I thought I'd be posting more often during the week, as I thought I'd be putting in more days of solid work--but that was not, in fact, what transpired. I guess, in hindsight, I'd say I prioritized life maintenance over marking student work--and consequently, I didn't get through as much as I thought I would. (I need to get that put on a T-shirt or something, as I say it so often.)
Today I was sure I needed to get the mechanics review copies marked for both sections of 102--until I realized I wasn't going to get that done without pushing through a series of walls. And, as is frequently the case, it turns out I probably didn't need to get them all marked, as I think the plan I have now will work out just fine. I got everything done for Nature in Lit--including reading the (lengthy) extract from Aldo Leopold's Sand County Almanac, which I haven't read since I was in grad school (and which was wonderful to revisit). And I got everything--including accumulated homework--marked for the earlier section of 102. So I have 19 essays to mark for mechanics for the later section of 102, and the homework for that class--but I'm not commenting on the homework. I'm just slapping on the scores and leaving it at that.
I still would be grateful for a surprise Tuesday blizzard, however. I don't want to miss meeting with the students in Nature in Lit; I'm very curious to know how they respond to Leopold, what they pick up on as noteworthy. But I wouldn't mind a slightly longer break from the 102s.
Speaking of the students in Nature in Lit: I sent out the Academic Progress reports, and to my delight, one student responded to the report, which said he is missing a lot of work and needs to do a better job on the work he's submitting. He's the young man who surprised me at the start of the semester: he sits in the back, baseball cap pulled down almost over his eyes--generally signs of a student who is in some way shut down--but he's extremely smart, reads a lot, knew enough about the Transcendentalists to share some knowledge with the class, is articulate.... He seems to want to do well, and as he is loaded with potential, I hope he follows through.
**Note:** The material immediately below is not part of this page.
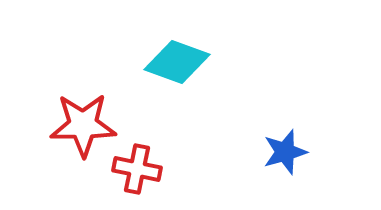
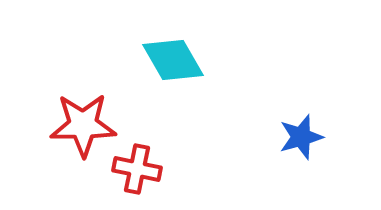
cyan diamond: moved 4 px left, 2 px up; rotated 40 degrees clockwise
blue star: moved 16 px right, 15 px up
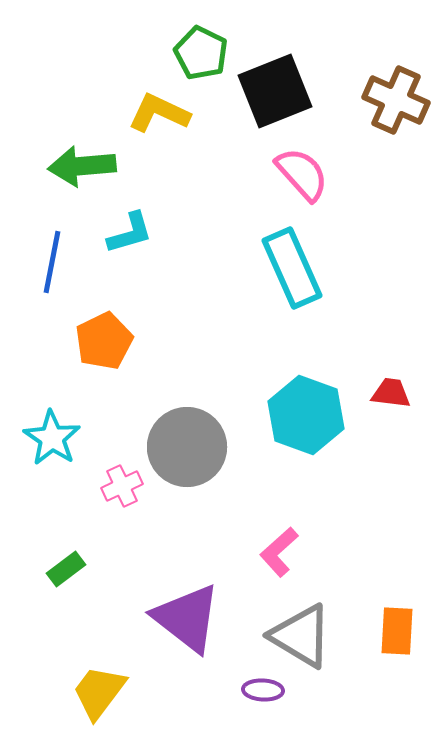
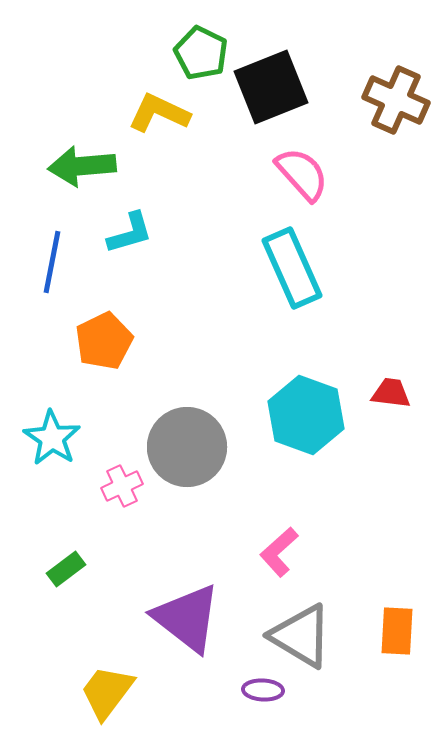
black square: moved 4 px left, 4 px up
yellow trapezoid: moved 8 px right
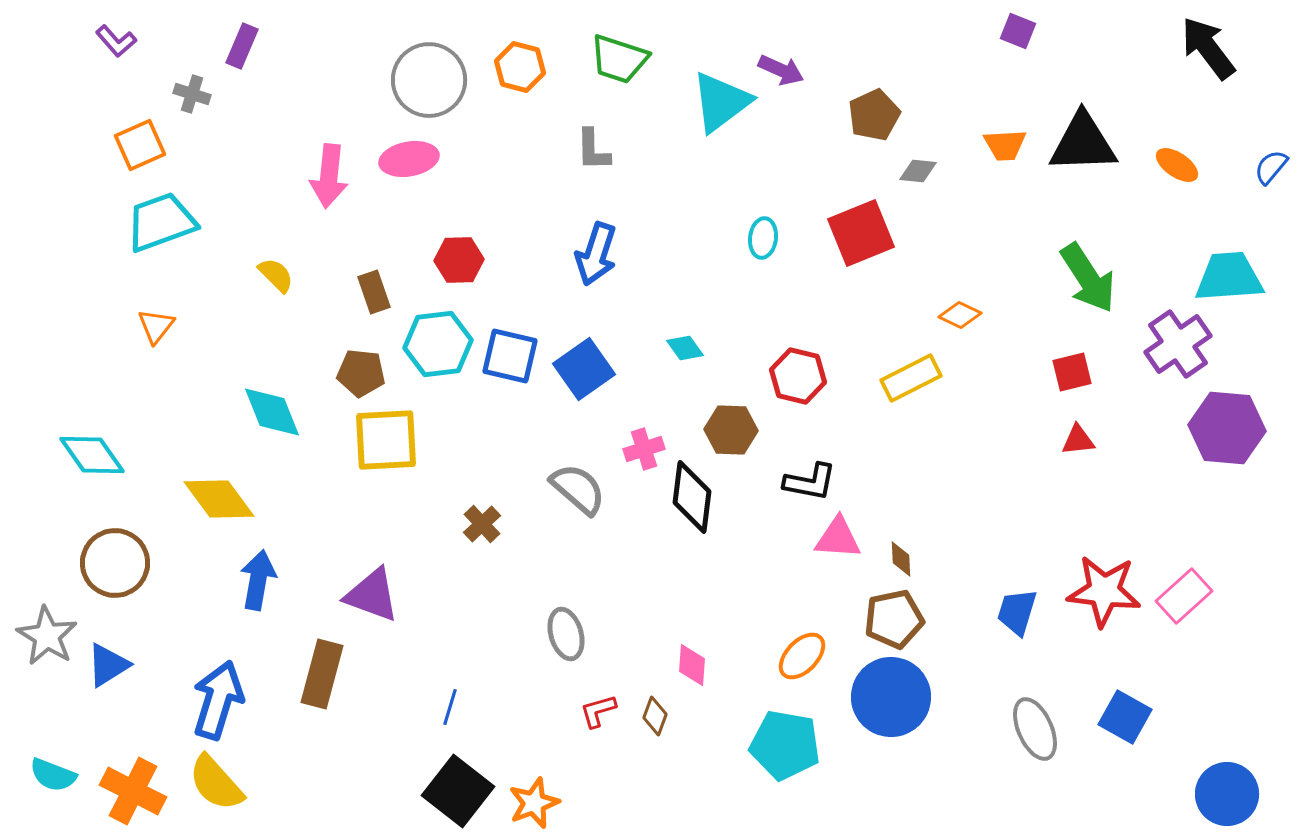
This experience reminds me how frequently in the past I've faced the frustration of the incredibly bright student who, for whatever reasons, just doesn't follow through on the work. It isn't enough to just work hard; one must have the native smarts to get top marks. But it also isn't enough to have the native smarts. The best students combine both: they've got the intellectual capacity and they work hard. I have a few of those this semester, and if I can turn Baseball Cap into one of them, I'll be very happy.
Now, however, it is time for more of that life maintenance stuff. (It's endless--thank God.) I'll be back to the usual rhythm of posts as of tomorrow. A demain.